First, a moment of prayer, led by Sister Sindya N. Bhanoo, from the New York Times (March 3, 2011):
Charles Darwin has had a remarkable record over the past century, not only in the affirmation of evolution by natural selection, but in the number of his more specific ideas that have been proved correct.
Now that the Beard has been appropriately honoured, we learn, shocka!:
He may, however, have been wrong about invasive species, at least where amphibians are concerned. Darwin believed that when an invasive species entered a region where a closely related species already existed, it would most likely be unsuccessful because of a competition for resources.“Instead, we found the opposite pattern with amphibians,” said Reid Tingley, a biologist at the University of Sydney in Australia. “When frogs and toads and salamanders invade an area where a similar species exists, they are more, not less, likely to establish themselves.”
– “Invasive Amphibian Species Upend a Darwin Idea”
On the face of it, the findings seem obvious, because if business was good for the current lot of amphibians, why wouldn’t it suit invaders with similar needs?

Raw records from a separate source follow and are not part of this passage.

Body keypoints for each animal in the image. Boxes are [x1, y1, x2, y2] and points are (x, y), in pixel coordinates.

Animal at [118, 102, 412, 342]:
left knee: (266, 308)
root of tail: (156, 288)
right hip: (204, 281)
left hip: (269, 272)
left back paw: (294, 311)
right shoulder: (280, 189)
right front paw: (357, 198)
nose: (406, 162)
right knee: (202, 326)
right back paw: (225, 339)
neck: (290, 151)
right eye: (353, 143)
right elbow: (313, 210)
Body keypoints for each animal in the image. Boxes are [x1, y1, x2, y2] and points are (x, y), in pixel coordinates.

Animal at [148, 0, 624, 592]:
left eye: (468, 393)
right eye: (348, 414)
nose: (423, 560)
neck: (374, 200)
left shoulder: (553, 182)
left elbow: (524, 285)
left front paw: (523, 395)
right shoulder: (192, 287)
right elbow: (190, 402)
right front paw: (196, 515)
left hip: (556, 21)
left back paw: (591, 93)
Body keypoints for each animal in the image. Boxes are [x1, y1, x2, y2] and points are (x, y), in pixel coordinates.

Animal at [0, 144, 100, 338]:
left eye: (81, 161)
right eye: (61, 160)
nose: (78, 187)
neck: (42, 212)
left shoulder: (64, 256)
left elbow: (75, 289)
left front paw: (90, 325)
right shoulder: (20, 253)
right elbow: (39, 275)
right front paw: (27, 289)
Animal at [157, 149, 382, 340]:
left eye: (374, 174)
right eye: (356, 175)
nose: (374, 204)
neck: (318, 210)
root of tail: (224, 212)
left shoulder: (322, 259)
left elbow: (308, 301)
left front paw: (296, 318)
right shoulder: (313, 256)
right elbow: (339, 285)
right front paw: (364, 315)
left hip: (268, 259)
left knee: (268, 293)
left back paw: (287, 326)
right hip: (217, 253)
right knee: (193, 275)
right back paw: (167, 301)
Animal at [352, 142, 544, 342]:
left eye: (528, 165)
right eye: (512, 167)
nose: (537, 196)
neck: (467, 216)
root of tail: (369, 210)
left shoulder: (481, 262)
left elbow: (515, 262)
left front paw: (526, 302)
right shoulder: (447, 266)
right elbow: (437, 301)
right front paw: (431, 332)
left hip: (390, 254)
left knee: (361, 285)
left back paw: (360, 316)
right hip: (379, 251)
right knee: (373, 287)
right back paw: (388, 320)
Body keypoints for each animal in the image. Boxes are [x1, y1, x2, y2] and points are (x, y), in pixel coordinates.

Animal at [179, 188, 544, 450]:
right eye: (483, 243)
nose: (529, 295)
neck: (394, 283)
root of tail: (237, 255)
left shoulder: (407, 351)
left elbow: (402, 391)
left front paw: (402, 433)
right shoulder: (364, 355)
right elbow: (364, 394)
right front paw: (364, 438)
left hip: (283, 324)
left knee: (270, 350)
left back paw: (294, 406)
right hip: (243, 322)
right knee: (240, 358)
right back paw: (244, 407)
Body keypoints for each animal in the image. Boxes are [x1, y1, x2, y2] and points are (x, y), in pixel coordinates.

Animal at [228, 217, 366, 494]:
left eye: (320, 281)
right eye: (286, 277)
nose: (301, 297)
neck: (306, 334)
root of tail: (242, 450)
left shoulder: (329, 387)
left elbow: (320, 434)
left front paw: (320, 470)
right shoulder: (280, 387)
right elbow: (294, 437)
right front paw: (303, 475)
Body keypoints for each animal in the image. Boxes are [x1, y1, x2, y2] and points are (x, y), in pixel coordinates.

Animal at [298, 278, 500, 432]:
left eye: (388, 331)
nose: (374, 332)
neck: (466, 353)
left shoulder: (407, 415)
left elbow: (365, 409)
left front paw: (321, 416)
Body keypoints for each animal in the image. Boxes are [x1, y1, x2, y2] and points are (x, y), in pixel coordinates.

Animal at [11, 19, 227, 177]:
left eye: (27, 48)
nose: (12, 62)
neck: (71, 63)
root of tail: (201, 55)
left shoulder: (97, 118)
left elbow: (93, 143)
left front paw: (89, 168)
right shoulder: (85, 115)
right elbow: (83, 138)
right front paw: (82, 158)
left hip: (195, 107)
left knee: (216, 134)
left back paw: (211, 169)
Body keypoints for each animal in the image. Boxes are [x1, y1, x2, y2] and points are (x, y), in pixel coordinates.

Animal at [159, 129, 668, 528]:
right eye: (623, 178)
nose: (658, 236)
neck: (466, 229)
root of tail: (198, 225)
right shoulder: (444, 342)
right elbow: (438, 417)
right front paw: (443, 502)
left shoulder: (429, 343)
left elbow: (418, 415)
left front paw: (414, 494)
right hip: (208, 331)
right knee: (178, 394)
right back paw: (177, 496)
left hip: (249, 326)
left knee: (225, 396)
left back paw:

If Darwin thought otherwise, we can be pretty sure that someone other than him was ridding his kitchen of cockroaches and mice.
Yet we are told that “This is the first study that contradicts Darwin’s invasive species hypothesis using animals.” One can’t help wondering if it’s the first study that dared to.
What’s remarkable about this story is not the fact that invasive species can easily take hold where they are not wanted but that the New York Times would actually give the cockroaches and lampreys of the world permission to “upend” Darwin?
Better call in the thought thugs, to sanctify the House of the Beard.